(Material provided begins)
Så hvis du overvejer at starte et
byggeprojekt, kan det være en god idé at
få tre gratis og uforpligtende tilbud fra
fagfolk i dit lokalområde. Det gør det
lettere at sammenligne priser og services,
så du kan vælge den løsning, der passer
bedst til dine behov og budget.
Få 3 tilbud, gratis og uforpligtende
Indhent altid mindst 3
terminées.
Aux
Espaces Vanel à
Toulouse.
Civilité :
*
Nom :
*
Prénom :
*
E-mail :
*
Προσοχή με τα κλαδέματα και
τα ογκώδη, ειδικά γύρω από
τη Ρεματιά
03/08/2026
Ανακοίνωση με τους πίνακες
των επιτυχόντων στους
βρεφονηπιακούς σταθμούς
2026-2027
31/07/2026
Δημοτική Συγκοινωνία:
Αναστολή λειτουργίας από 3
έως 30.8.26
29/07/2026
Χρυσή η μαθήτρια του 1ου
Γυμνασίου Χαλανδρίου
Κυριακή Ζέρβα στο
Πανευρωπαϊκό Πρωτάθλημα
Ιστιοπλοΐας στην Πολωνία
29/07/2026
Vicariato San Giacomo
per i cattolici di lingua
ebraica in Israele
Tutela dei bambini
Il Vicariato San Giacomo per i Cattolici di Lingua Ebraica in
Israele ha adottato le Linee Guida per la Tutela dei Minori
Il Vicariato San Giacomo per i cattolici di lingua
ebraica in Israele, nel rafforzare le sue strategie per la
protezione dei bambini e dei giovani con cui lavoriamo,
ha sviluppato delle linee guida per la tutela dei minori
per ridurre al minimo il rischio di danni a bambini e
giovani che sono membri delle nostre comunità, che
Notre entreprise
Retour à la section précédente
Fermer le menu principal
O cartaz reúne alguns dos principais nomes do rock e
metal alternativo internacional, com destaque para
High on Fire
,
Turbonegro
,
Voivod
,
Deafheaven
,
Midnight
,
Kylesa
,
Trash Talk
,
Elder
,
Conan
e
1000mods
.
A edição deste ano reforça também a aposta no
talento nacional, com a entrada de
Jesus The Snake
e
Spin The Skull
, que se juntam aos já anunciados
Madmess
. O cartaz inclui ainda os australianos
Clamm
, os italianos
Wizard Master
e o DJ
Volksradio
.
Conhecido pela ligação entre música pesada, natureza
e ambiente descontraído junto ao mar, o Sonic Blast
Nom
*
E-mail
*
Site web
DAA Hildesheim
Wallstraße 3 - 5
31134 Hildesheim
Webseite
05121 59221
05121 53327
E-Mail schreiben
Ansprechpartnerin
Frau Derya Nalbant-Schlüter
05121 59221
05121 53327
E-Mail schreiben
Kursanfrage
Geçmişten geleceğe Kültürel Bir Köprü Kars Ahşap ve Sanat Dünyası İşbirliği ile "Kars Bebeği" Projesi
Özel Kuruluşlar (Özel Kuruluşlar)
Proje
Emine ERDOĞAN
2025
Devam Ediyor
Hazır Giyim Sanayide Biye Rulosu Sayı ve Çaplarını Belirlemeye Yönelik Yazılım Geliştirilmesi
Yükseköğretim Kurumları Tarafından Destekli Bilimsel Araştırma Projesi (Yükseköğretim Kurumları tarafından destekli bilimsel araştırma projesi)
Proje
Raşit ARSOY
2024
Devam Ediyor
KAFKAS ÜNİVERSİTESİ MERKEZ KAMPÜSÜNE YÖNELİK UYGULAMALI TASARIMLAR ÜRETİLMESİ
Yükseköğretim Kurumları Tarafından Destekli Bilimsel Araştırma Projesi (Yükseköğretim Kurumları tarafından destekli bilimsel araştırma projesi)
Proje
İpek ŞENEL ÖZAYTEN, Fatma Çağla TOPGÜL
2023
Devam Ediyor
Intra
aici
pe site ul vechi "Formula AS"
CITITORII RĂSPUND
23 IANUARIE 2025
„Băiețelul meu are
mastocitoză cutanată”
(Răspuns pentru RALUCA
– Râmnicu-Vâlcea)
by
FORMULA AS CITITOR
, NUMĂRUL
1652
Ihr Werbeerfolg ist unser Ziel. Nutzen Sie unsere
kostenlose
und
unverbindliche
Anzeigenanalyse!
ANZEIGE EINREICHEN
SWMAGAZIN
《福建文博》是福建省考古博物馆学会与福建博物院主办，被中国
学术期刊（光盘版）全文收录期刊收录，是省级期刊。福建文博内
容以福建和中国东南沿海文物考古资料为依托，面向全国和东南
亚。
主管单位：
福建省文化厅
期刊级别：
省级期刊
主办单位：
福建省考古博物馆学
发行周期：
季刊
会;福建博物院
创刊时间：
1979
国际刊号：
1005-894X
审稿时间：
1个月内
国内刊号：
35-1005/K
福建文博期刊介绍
(Material provided ends)
What to work on –
Arrange all the lines above as a JSON list of strings, with one string for each line and no blank lines.

Solution below –
[
  "Så hvis du overvejer at starte et",
  "byggeprojekt, kan det være en god idé at",
  "få tre gratis og uforpligtende tilbud fra",
  "fagfolk i dit lokalområde. Det gør det",
  "lettere at sammenligne priser og services,",
  "så du kan vælge den løsning, der passer",
  "bedst til dine behov og budget.",
  "Få 3 tilbud, gratis og uforpligtende",
  "Indhent altid mindst 3",
  "terminées.",
  "Aux",
  "Espaces Vanel à",
  "Toulouse.",
  "Civilité :",
  "*",
  "Nom :",
  "*",
  "Prénom :",
  "*",
  "E-mail :",
  "*",
  "Προσοχή με τα κλαδέματα και",
  "τα ογκώδη, ειδικά γύρω από",
  "τη Ρεματιά",
  "03/08/2026",
  "Ανακοίνωση με τους πίνακες",
  "των επιτυχόντων στους",
  "βρεφονηπιακούς σταθμούς",
  "2026-2027",
  "31/07/2026",
  "Δημοτική Συγκοινωνία:",
  "Αναστολή λειτουργίας από 3",
  "έως 30.8.26",
  "29/07/2026",
  "Χρυσή η μαθήτρια του 1ου",
  "Γυμνασίου Χαλανδρίου",
  "Κυριακή Ζέρβα στο",
  "Πανευρωπαϊκό Πρωτάθλημα",
  "Ιστιοπλοΐας στην Πολωνία",
  "29/07/2026",
  "Vicariato San Giacomo",
  "per i cattolici di lingua",
  "ebraica in Israele",
  "Tutela dei bambini",
  "Il Vicariato San Giacomo per i Cattolici di Lingua Ebraica in",
  "Israele ha adottato le Linee Guida per la Tutela dei Minori",
  "Il Vicariato San Giacomo per i cattolici di lingua",
  "ebraica in Israele, nel rafforzare le sue strategie per la",
  "protezione dei bambini e dei giovani con cui lavoriamo,",
  "ha sviluppato delle linee guida per la tutela dei minori",
  "per ridurre al minimo il rischio di danni a bambini e",
  "giovani che sono membri delle nostre comunità, che",
  "Notre entreprise",
  "Retour à la section précédente",
  "Fermer le menu principal",
  "O cartaz reúne alguns dos principais nomes do rock e",
  "metal alternativo internacional, com destaque para",
  "High on Fire",
  ",",
  "Turbonegro",
  ",",
  "Voivod",
  ",",
  "Deafheaven",
  ",",
  "Midnight",
  ",",
  "Kylesa",
  ",",
  "Trash Talk",
  ",",
  "Elder",
  ",",
  "Conan",
  "e",
  "1000mods",
  ".",
  "A edição deste ano reforça também a aposta no",
  "talento nacional, com a entrada de",
  "Jesus The Snake",
  "e",
  "Spin The Skull",
  ", que se juntam aos já anunciados",
  "Madmess",
  ". O cartaz inclui ainda os australianos",
  "Clamm",
  ", os italianos",
  "Wizard Master",
  "e o DJ",
  "Volksradio",
  ".",
  "Conhecido pela ligação entre música pesada, natureza",
  "e ambiente descontraído junto ao mar, o Sonic Blast",
  "Nom",
  "*",
  "E-mail",
  "*",
  "Site web",
  "DAA Hildesheim",
  "Wallstraße 3 - 5",
  "31134 Hildesheim",
  "Webseite",
  "05121 59221",
  "05121 53327",
  "E-Mail schreiben",
  "Ansprechpartnerin",
  "Frau Derya Nalbant-Schlüter",
  "05121 59221",
  "05121 53327",
  "E-Mail schreiben",
  "Kursanfrage",
  "Geçmişten geleceğe Kültürel Bir Köprü Kars Ahşap ve Sanat Dünyası İşbirliği ile \"Kars Bebeği\" Projesi",
  "Özel Kuruluşlar (Özel Kuruluşlar)",
  "Proje",
  "Emine ERDOĞAN",
  "2025",
  "Devam Ediyor",
  "Hazır Giyim Sanayide Biye Rulosu Sayı ve Çaplarını Belirlemeye Yönelik Yazılım Geliştirilmesi",
  "Yükseköğretim Kurumları Tarafından Destekli Bilimsel Araştırma Projesi (Yükseköğretim Kurumları tarafından destekli bilimsel araştırma projesi)",
  "Proje",
  "Raşit ARSOY",
  "2024",
  "Devam Ediyor",
  "KAFKAS ÜNİVERSİTESİ MERKEZ KAMPÜSÜNE YÖNELİK UYGULAMALI TASARIMLAR ÜRETİLMESİ",
  "Yükseköğretim Kurumları Tarafından Destekli Bilimsel Araştırma Projesi (Yükseköğretim Kurumları tarafından destekli bilimsel araştırma projesi)",
  "Proje",
  "İpek ŞENEL ÖZAYTEN, Fatma Çağla TOPGÜL",
  "2023",
  "Devam Ediyor",
  "Intra",
  "aici",
  "pe site ul vechi \"Formula AS\"",
  "CITITORII RĂSPUND",
  "23 IANUARIE 2025",
  "„Băiețelul meu are",
  "mastocitoză cutanată”",
  "(Răspuns pentru RALUCA",
  "– Râmnicu-Vâlcea)",
  "by",
  "FORMULA AS CITITOR",
  ", NUMĂRUL",
  "1652",
  "Ihr Werbeerfolg ist unser Ziel. Nutzen Sie unsere",
  "kostenlose",
  "und",
  "unverbindliche",
  "Anzeigenanalyse!",
  "ANZEIGE EINREICHEN",
  "SWMAGAZIN",
  "《福建文博》是福建省考古博物馆学会与福建博物院主办，被中国",
  "学术期刊（光盘版）全文收录期刊收录，是省级期刊。福建文博内",
  "容以福建和中国东南沿海文物考古资料为依托，面向全国和东南",
  "亚。",
  "主管单位：",
  "福建省文化厅",
  "期刊级别：",
  "省级期刊",
  "主办单位：",
  "福建省考古博物馆学",
  "发行周期：",
  "季刊",
  "会;福建博物院",
  "创刊时间：",
  "1979",
  "国际刊号：",
  "1005-894X",
  "审稿时间：",
  "1个月内",
  "国内刊号：",
  "35-1005/K",
  "福建文博期刊介绍"
]